Tu Gutes für die eigene Brieftasche und rede nicht darüber. Nachdem der Bankensektor wegen der Auszahlung von Gehaltsboni zuletzt massiv in die Kritik geraten ist, zieht die US-Großbank Goldman Sachs jetzt die Konsequenzen. Die Lösung der US-Großbank ist einfach: Bescheidenheit. Zumindest nach außen hin.

Die Investmentbank hält ihre Mitarbeiter mittlerweile dazu an, ihr Geld diskret auszugeben. In den vergangenen Wochen habe Goldman-Sachs-Chef Lloyd Blankfein die Banker verstärkt gemahnt, keinen luxuriösen Lebensstil zur Schau zu stellen. "Dies ist eine sehr delikate Phase für uns und Blankfein will sichergehen, dass man niemanden sieht, wie er auf großem Fuß lebt", so ein Mitarbeiter.

Schon Ende vergangenen Jahres habe Blankfein eine ähnliche Offensive gestartet, als die Banker-Boni erstmals in die öffentliche Kritik geraten waren, wie die "New York Post" berichtet. In den USA herrscht derzeit Empörung darüber, dass Goldman Sachs und andere Investmentbanken ihren Mitarbeitern hohe Bonuszahlungen gewährt haben, obwohl die Banken mit Staatshilfen gestützt worden waren. Die Mitarbeiter der New Yorker Finanzwirtschaft sind dafür bekannt, in den vergangenen Jahren ihre hohen Gehälter für einen ausschweifenden Lebensstil genutzt zu haben.

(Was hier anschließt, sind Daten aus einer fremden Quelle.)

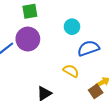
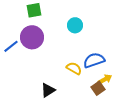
blue semicircle: (88, 48) -> (94, 60), moved

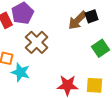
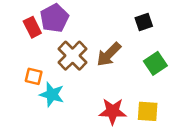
brown arrow: (78, 20) -> (109, 54), moved

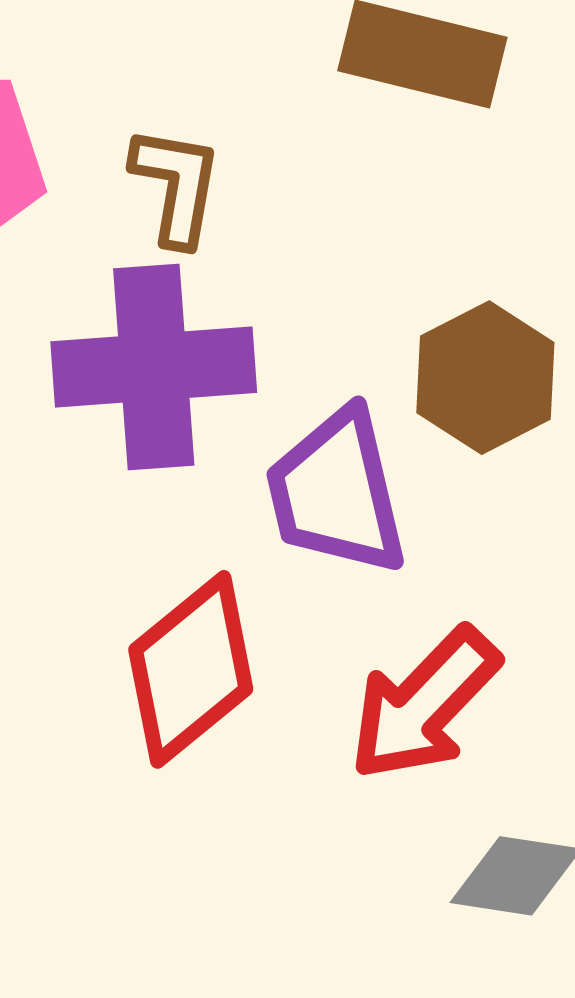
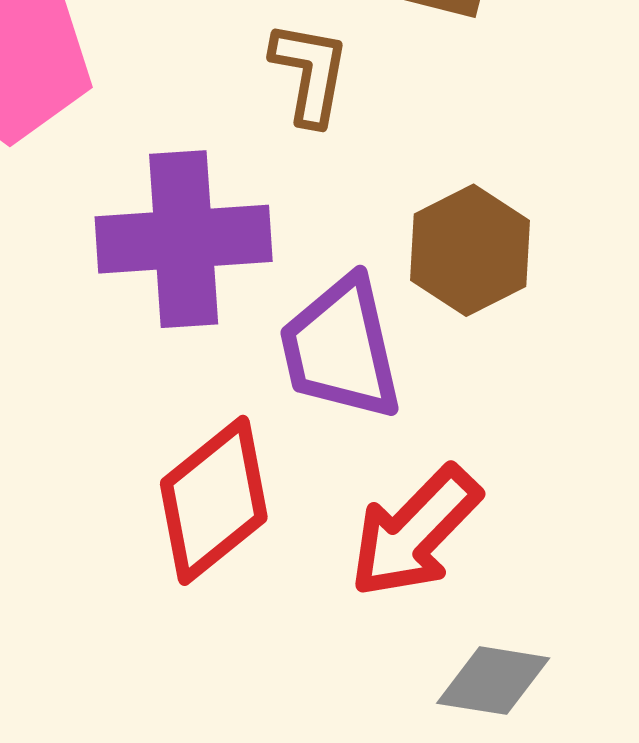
brown L-shape: (176, 186) -> (310, 73), moved

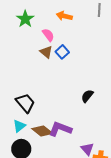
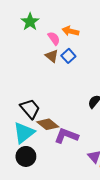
orange arrow: (64, 16) -> (70, 31), moved
cyan triangle: (19, 126) -> (24, 133), size x1.6
brown diamond: (42, 131) -> (48, 124), moved

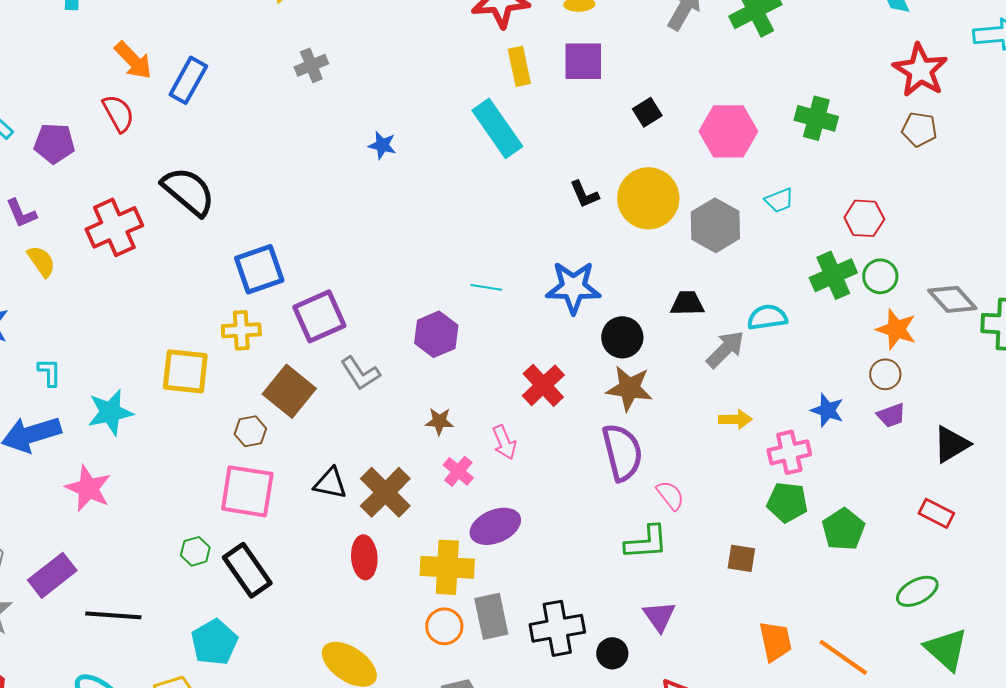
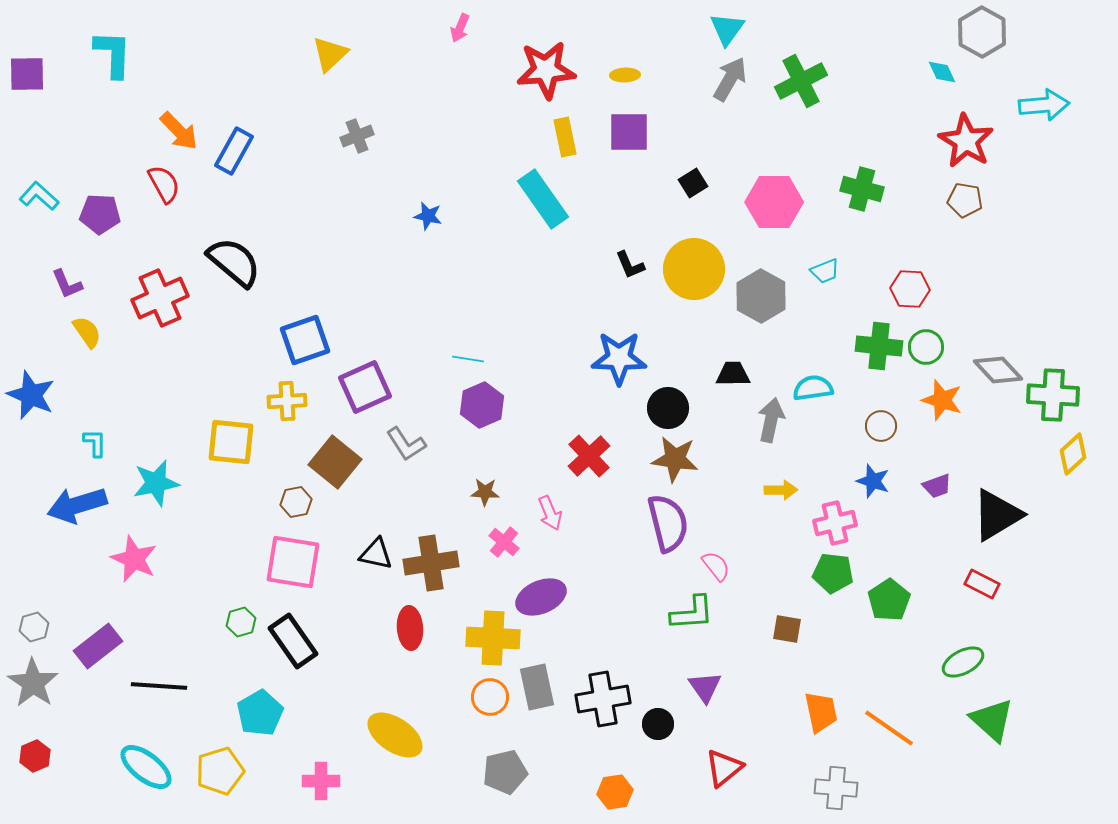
green cross: (833, 275) -> (879, 346), turned 30
cyan line: (486, 287) -> (468, 359), moved
gray arrow: (725, 349) -> (771, 420), turned -33
brown circle: (885, 374) -> (881, 426), moved
black triangle: (951, 444) -> (997, 515), size x1.4
brown cross: (385, 492) -> (431, 563), turned 36

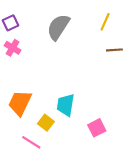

Zuletzt hatte Goldman Sachs erklärt, die Bank habe im zweiten Quartal einen Gewinn von 3,4 Mrd. Dollar (2,36 Mrd. Euro) gemacht und im ersten Halbjahr rund 11,4 Mrd. Dollar für die Vergütung seiner Führungskräfte zurückgestellt. Laut New Yorker Generalstaatsanwaltschaft hatte Goldman Sachs im vergangenen Jahr mehr Boni an seine Banker gezahlt als das Institut an Gewinn gemacht hatte.